A quantization of the harmonic analysis on the infinite-dimensional unitary group

Abstract

The present work stemmed from the study of the problem of harmonic analysis on the infinite-dimensional unitary group U(∞). That problem consisted in the decomposition of a certain 4-parameter family of unitary representations, which replace the nonexisting two-sided regular representation (Olshanski [31]). The required decomposition is governed by certain probability measures on an infinite-dimensional space Ω, which is a dual object to U(∞). A way to describe those measures is to convert them into determinantal point processes on the real line; it turned out that their correlation kernels are computable in explicit form — they admit a closed expression in terms of the Gauss hypergeometric function F12 (Borodin and Olshanski [8]). In the present work we describe a (nonevident) q-discretization of the whole construction. This leads us to a new family of determinantal point processes. We reveal its connection with an exotic finite system of q-discrete orthogonal polynomials — the so-called pseudo big q-Jacobi polynomials.
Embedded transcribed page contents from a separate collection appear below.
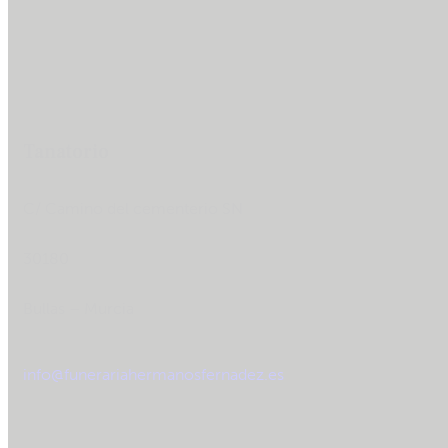
Tanatorio
C/ Camino del cementerio SN
30180
Bullas – Murcia
info@funerariahermanosfernadez.es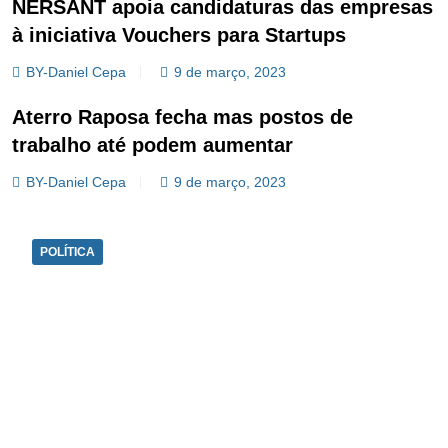
NERSANT apoia candidaturas das empresas
à iniciativa Vouchers para Startups
BY-Daniel Cepa
9 de março, 2023
Aterro Raposa fecha mas postos de
trabalho até podem aumentar
BY-Daniel Cepa
9 de março, 2023
POLÍTICA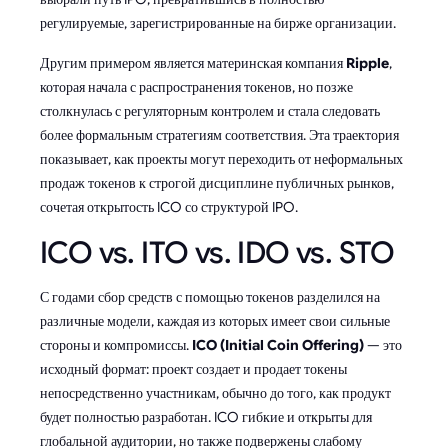
регулируемые, зарегистрированные на бирже организации.
Другим примером является материнская компания
Ripple
,
которая начала с распространения токенов, но позже
столкнулась с регуляторным контролем и стала следовать
более формальным стратегиям соответствия. Эта траектория
показывает, как проекты могут переходить от неформальных
продаж токенов к строгой дисциплине публичных рынков,
сочетая открытость ICO со структурой IPO.
ICO vs. ITO vs. IDO vs. STO
С годами сбор средств с помощью токенов разделился на
различные модели, каждая из которых имеет свои сильные
стороны и компромиссы.
ICO (Initial Coin Offering)
— это
исходный формат: проект создает и продает токены
непосредственно участникам, обычно до того, как продукт
будет полностью разработан. ICO гибкие и открыты для
глобальной аудитории, но также подвержены слабому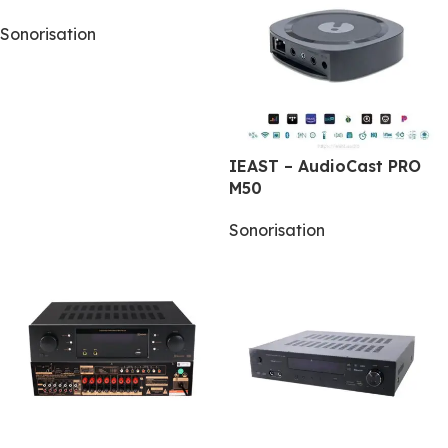
Sonorisation
IEAST – AudioCast PRO
M50
Sonorisation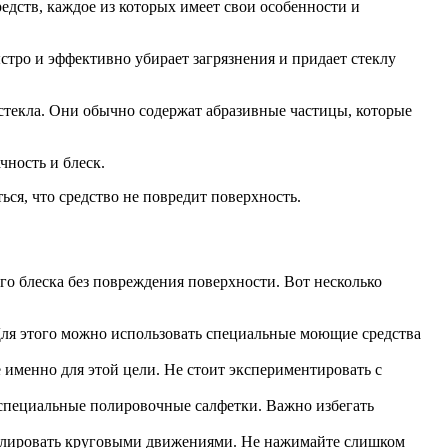
едств, каждое из которых имеет свои особенности и
стро и эффективно убирает загрязнения и придает стеклу
стекла. Они обычно содержат абразивные частицы, которые
чность и блеск.
ься, что средство не повредит поверхность.
го блеска без повреждения поверхности. Вот несколько
 Для этого можно использовать специальные моющие средства
 именно для этой цели. Не стоит экспериментировать с
специальные полировочные салфетки. Важно избегать
 полировать круговыми движениями. Не нажимайте слишком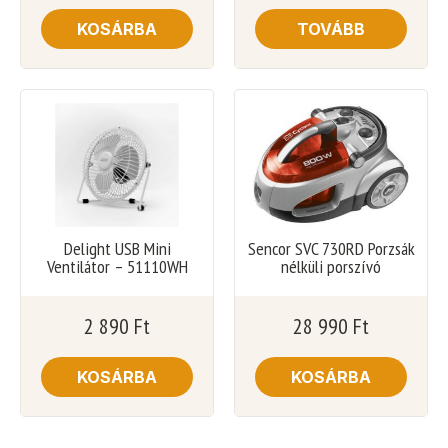
KOSÁRBA
TOVÁBB
Delight USB Mini
Sencor SVC 730RD Porzsák
Ventilátor – 51110WH
nélküli porszívó
2 890
Ft
28 990
Ft
KOSÁRBA
KOSÁRBA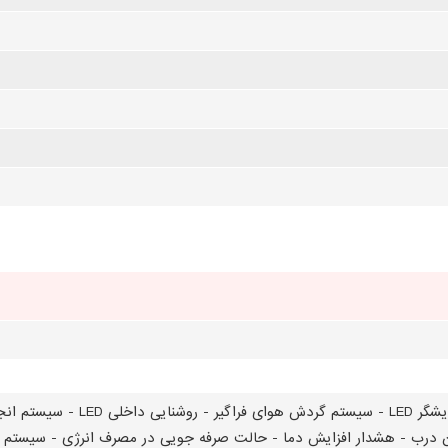
بدون برفک نوفراست - نمایش
ن درب - هشدار افزایش دما - حالت صرفه جویی در مصرف انرژی - سیستم 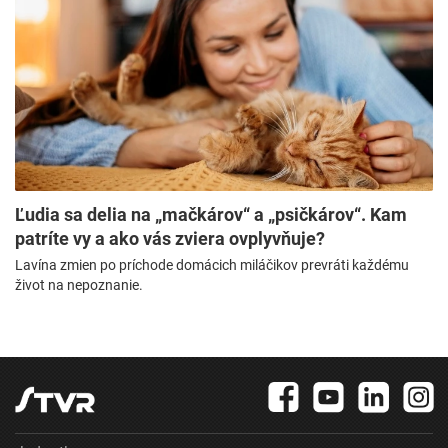
Ľudia sa delia na „mačkárov“ a „psičkárov“. Kam
patríte vy a ako vás zviera ovplyvňuje?
Lavína zmien po príchode domácich miláčikov prevráti každému
život na nepoznanie.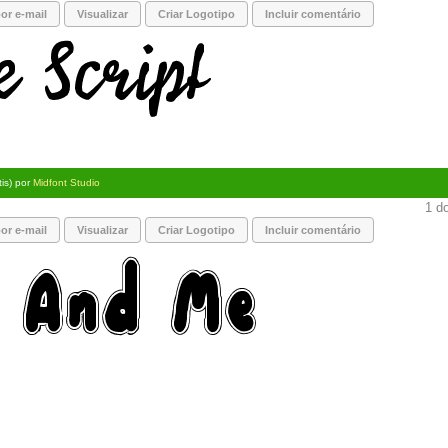
or e-mail
Visualizar
Criar Logotipo
Incluir comentário
tis) por
Midfont Studio
1 do
or e-mail
Visualizar
Criar Logotipo
Incluir comentário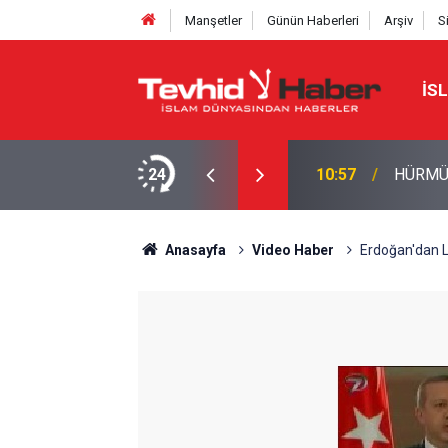
Manşetler
Günün Haberleri
Arşiv
S
İS
ŞI?
24
10:57
HÜRMÜZ
Anasayfa
Video Haber
Erdoğan'dan 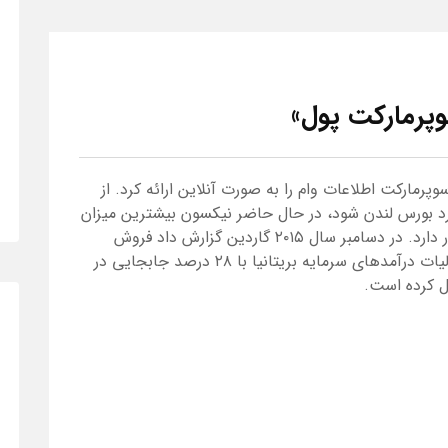
وپرمارکت پول»
بسایت مانی سوپرمارکت اطلاعات وام را به صورت آنلاین ارائه کرد. از
 وارد بورس لندن شود، در حال حاضر نیکسون بیشترین میزان
سهام این شرکت را پس از گروه سرمایه در اختیار دارد. در دسامبر سال ۲۰۱۵ گاردین گزارش داد فروش
بعدی سهام نیکسون که با اجتناب از پرداخت مالیات درآمدهای سرمایه بریتانیا با ۲۸ درصد جابجایی در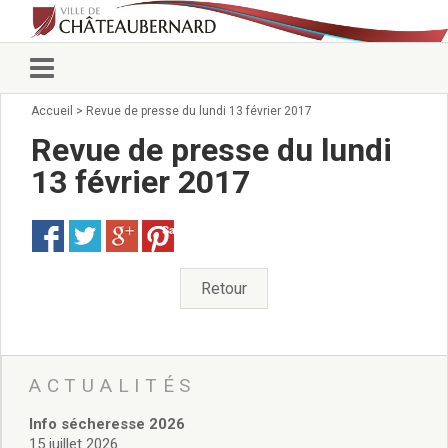
Accueil
>
Revue de presse du lundi 13 février 2017
Vie municipale
Élus
Revue de presse du lundi
Conseillers municipaux
13 février 2017
Commissions 2026
Prendre rendez-vous
Save
Arrêtés du Maire
Services municipaux
Organigramme
Retour
Pour venir nous voir
État civil/élections/formalités
administratives
Services Techniques
ACTUALITÉS
C.C.A.S.
Info sécheresse 2026
Affaires Scolaires
15 juillet 2026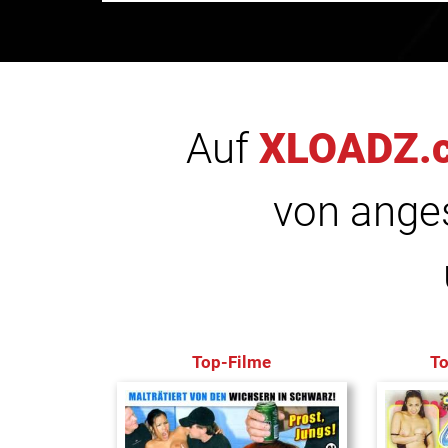
Auf
XLOADZ.
von anges
Top-Filme
T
The new point processes live on a double q-lattice and we show that their correlation kernels are expressed through the basic hypergeometric function ϕ12. A crucial novel ingredient of our approach is an extended version G of the Gelfand–Tsetlin graph (the conventional graph describes the Gelfand–Tsetlin branching rule for irreducible representations of unitary groups). We find the q-boundary of G, thus extending previously known results (Gorin [17]).